I give my wife shit for liking TV drama all the time, more than she deserves, but I would argue I got the idea from drama. In comedies, people make snide remarks and everyone goes on being the same person they were at the beginning of the episode. In dramas, the protagonist takes active steps to alter the world to meet his needs, and resistance is seen as compelling.

Both my pointed complaints and her desperate pleas are reinforced by drama on TV.

Yet, I don’t know if I like the idea of everyone going around messing with how stuff works. The idea that “one person can change the world” upsets and disturbs me, because it never seems to be the light-hearted jokers who take the bull by the horns. It’s usually some jackass who’s determined to tell other people what to do. Why should I assert myself when it comes to what is on TV? Who am I to say what others do?

Maybe that’s the problem with people: those of us who are inclined to change the world are inherently doing it for the wrong reasons, while those who would change the world for the better would also never try to mess with it.

To make matters worse, we live in a culture that thinks motivation is a virtue, which I think only encourages this careless tinkering behavior. You show me a lazy bum on a couch laughing at fart jokes and I’ll show you someone who isn’t bothering anyone. The people in our society who seem to be the most motivated are serial killers and politicians. I don’t even know which is worse (hint: serial killers only kill a few dozen people per year).

However, consider this: the media you expose yourself to will end up defining you. If you watch a bunch of depressing shit on TV, you will tend to see things in that perspective. You will be a depressing person to talk to, because the conversations we hear (whether in person or on TV/radio) provide us the social scripts we use in day-to-day life.

You know how they say in a courtroom, “Please describe for us, in your own words…” Well, you don’t have any of your own words. You’re just borrowing them (I think technically they belong to the Queen of England).

Not only that, the way you construct your sentences, the phrases you use, the expressions you repeat… these are all borrowed, and not from thin air or directly from a dictionary. We get them from that to which we are exposed.

[For example, that last sentence seems awkward, but is grammatically correct because I didn’t end it with a preposition. I know because I tutored grammar… and it would piss off the Queen if I misuse her language.]

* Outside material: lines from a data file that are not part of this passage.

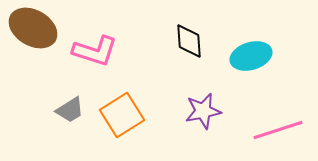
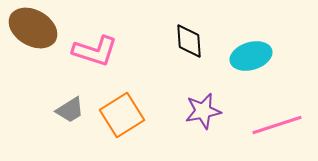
pink line: moved 1 px left, 5 px up
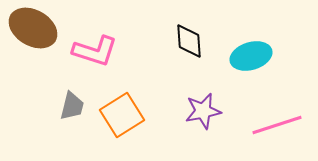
gray trapezoid: moved 2 px right, 4 px up; rotated 44 degrees counterclockwise
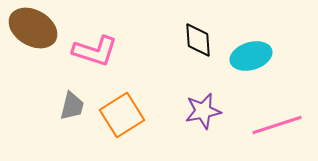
black diamond: moved 9 px right, 1 px up
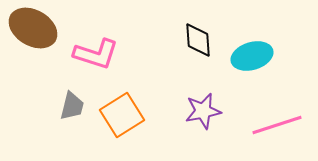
pink L-shape: moved 1 px right, 3 px down
cyan ellipse: moved 1 px right
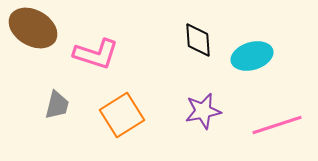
gray trapezoid: moved 15 px left, 1 px up
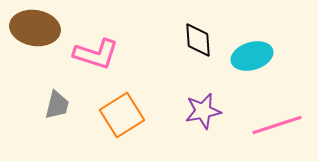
brown ellipse: moved 2 px right; rotated 21 degrees counterclockwise
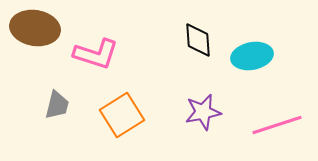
cyan ellipse: rotated 6 degrees clockwise
purple star: moved 1 px down
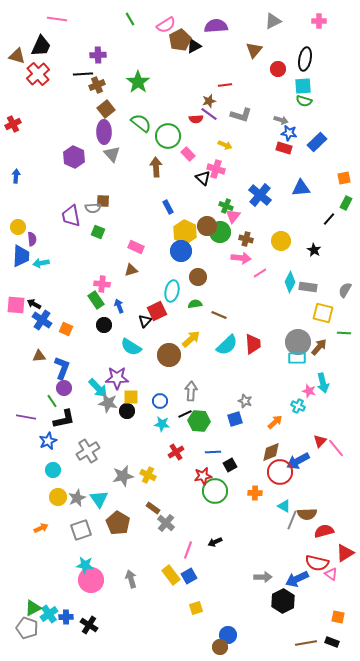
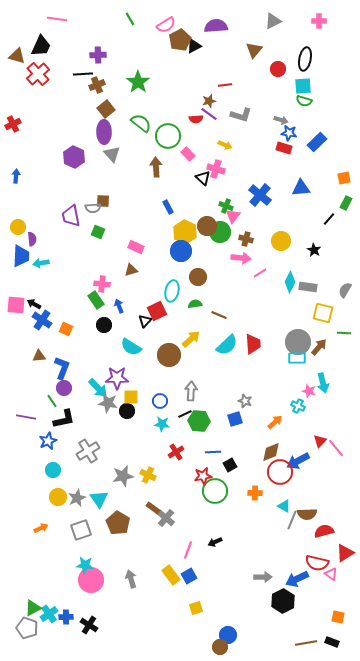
gray cross at (166, 523): moved 5 px up
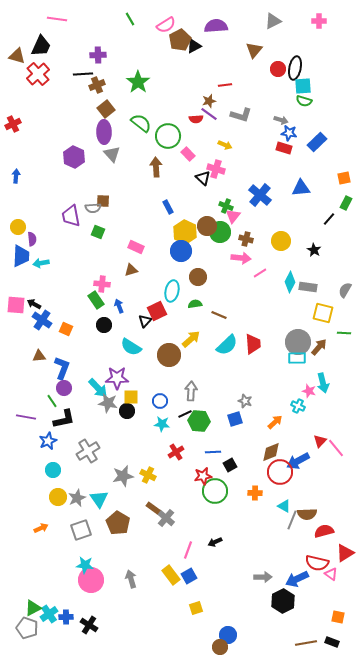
black ellipse at (305, 59): moved 10 px left, 9 px down
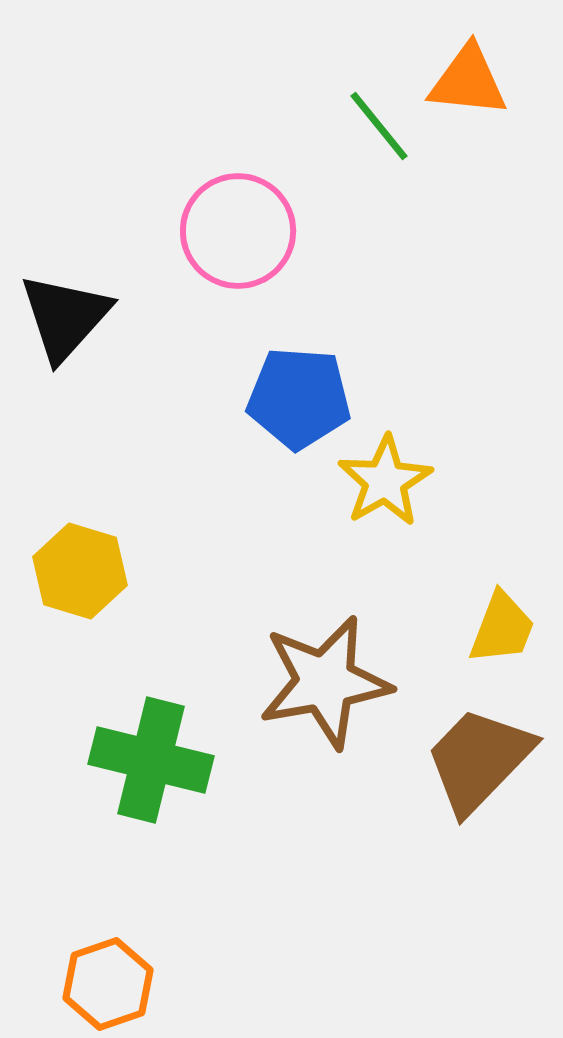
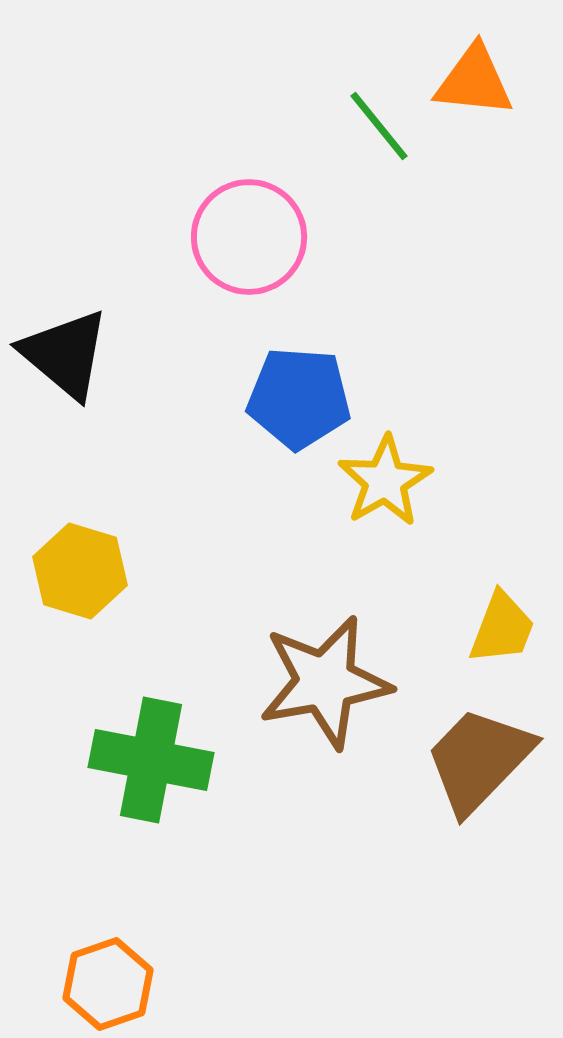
orange triangle: moved 6 px right
pink circle: moved 11 px right, 6 px down
black triangle: moved 37 px down; rotated 32 degrees counterclockwise
green cross: rotated 3 degrees counterclockwise
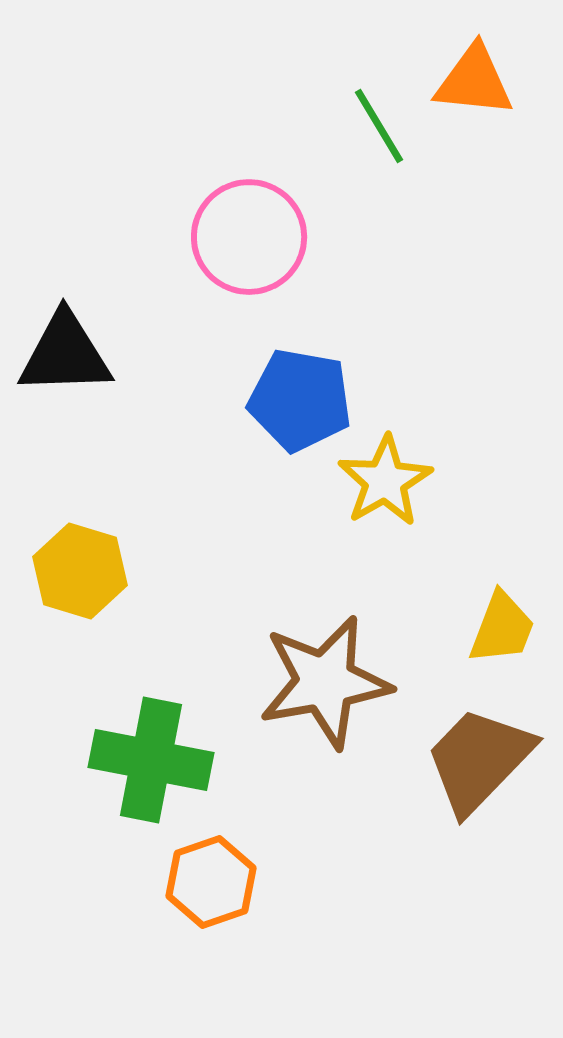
green line: rotated 8 degrees clockwise
black triangle: rotated 42 degrees counterclockwise
blue pentagon: moved 1 px right, 2 px down; rotated 6 degrees clockwise
orange hexagon: moved 103 px right, 102 px up
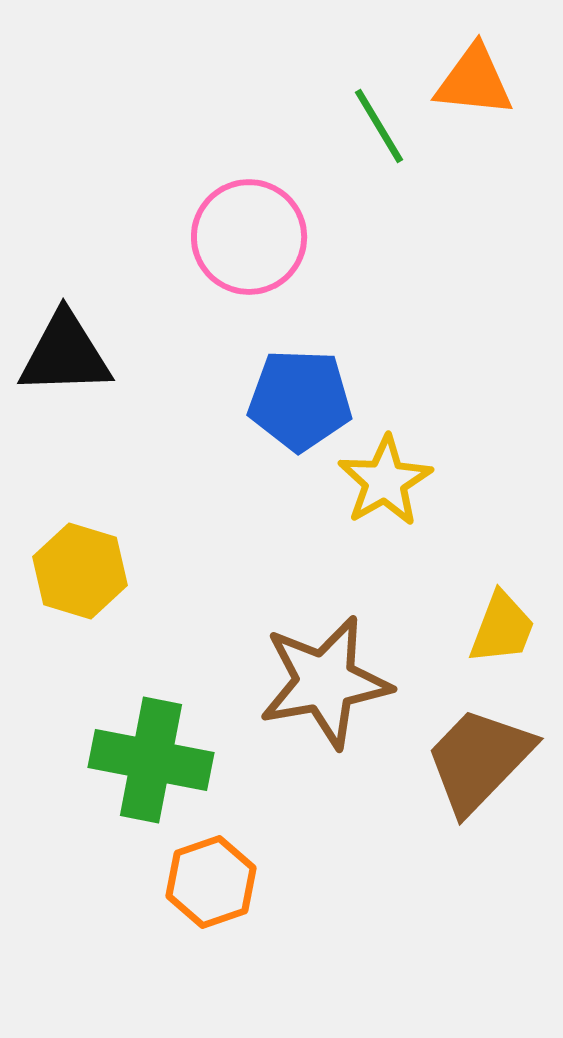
blue pentagon: rotated 8 degrees counterclockwise
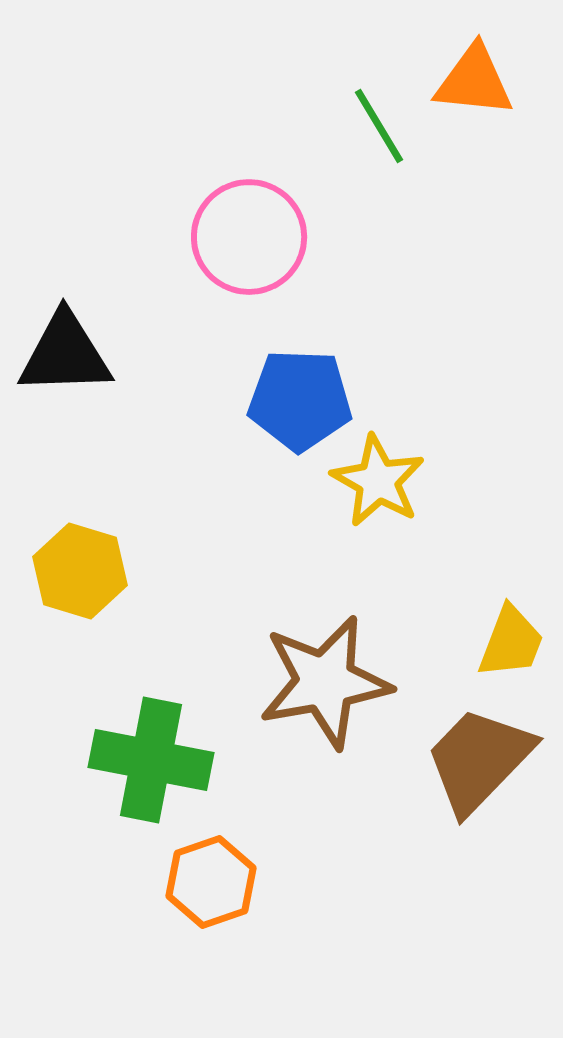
yellow star: moved 7 px left; rotated 12 degrees counterclockwise
yellow trapezoid: moved 9 px right, 14 px down
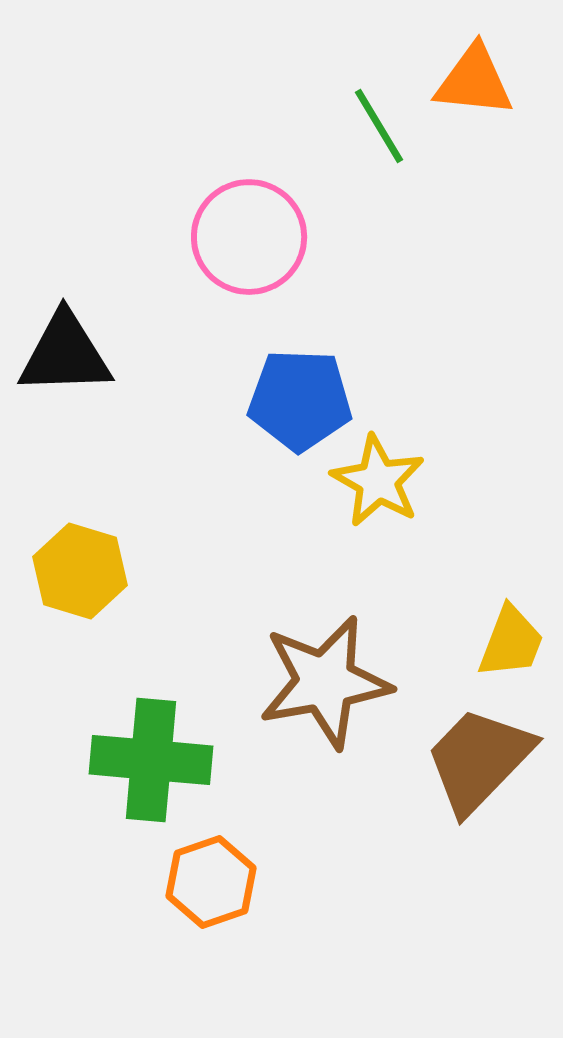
green cross: rotated 6 degrees counterclockwise
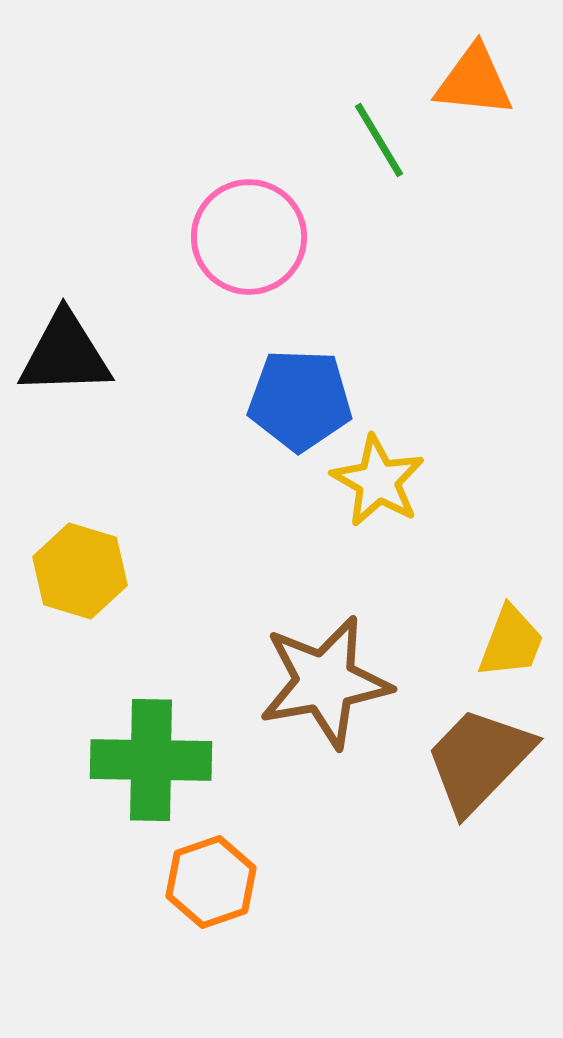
green line: moved 14 px down
green cross: rotated 4 degrees counterclockwise
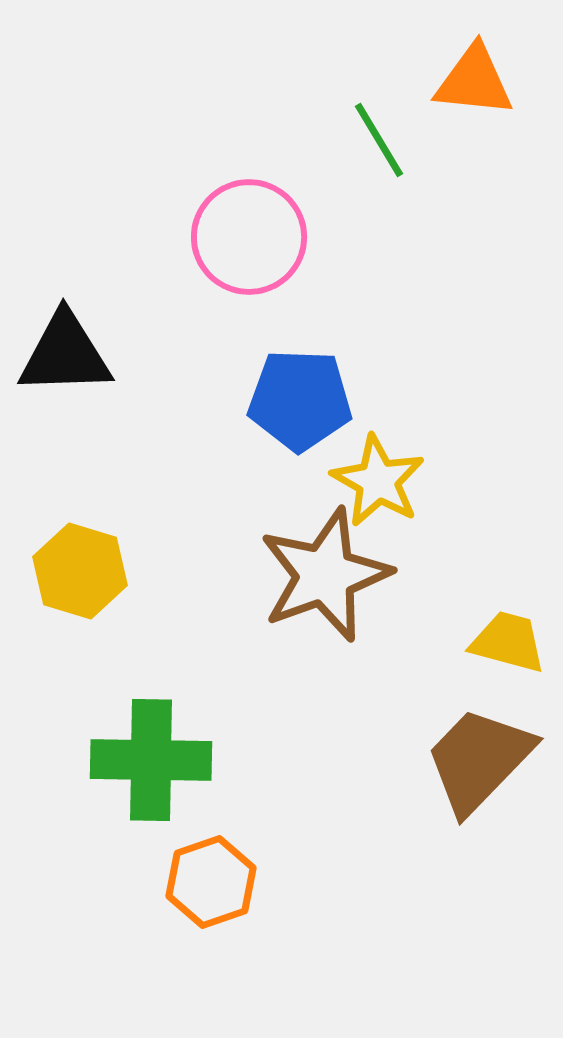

Sociologists call this phenomenon “social scripts,” and they are arguably one of the primary defining characteristics of a person. Often a person’s social scripts are mistaken for their “personality.” I don’t even know if such a thing as personality really exists… it’s more of a composite of what messages a person sends off and how they are interpreted by the observer. A person’s personality is every bit as dependent upon how others react to them as what that person is actually saying, and I’m not sure you can attribute qualities of the observer to that which is observed.

Maybe this is why the term “charismatic” has meant so little to me. From my perspective, no one seems to have charisma because I see everyone as being a joke, and I consider it my duty, nay, my pleasure to search for the punchline. It is hard to see charisma in others if you take no one seriously.

I like my life as a comedy. I like that my wife comes home from work and unwinds by watching mindless dramas with brain-dead writing which I can use as fodder for jokes. [It’s also nice to know that if I ever suffer a serious head injury, I could still pursue a writing career in dramatic television: blah blah blah, “it’s my choice,” blah blah blah, “making choices is hard” blah blah blah, “I always loved you,” blah blah blah, someone dies.]

I like that when I go to bed and wake up tomorrow, my life will be pretty much the same, another episode where nothing has changed from the one before. I can’t tell my past from my future from the present, and that will make it easier to enjoy when I’m syndicated in reruns.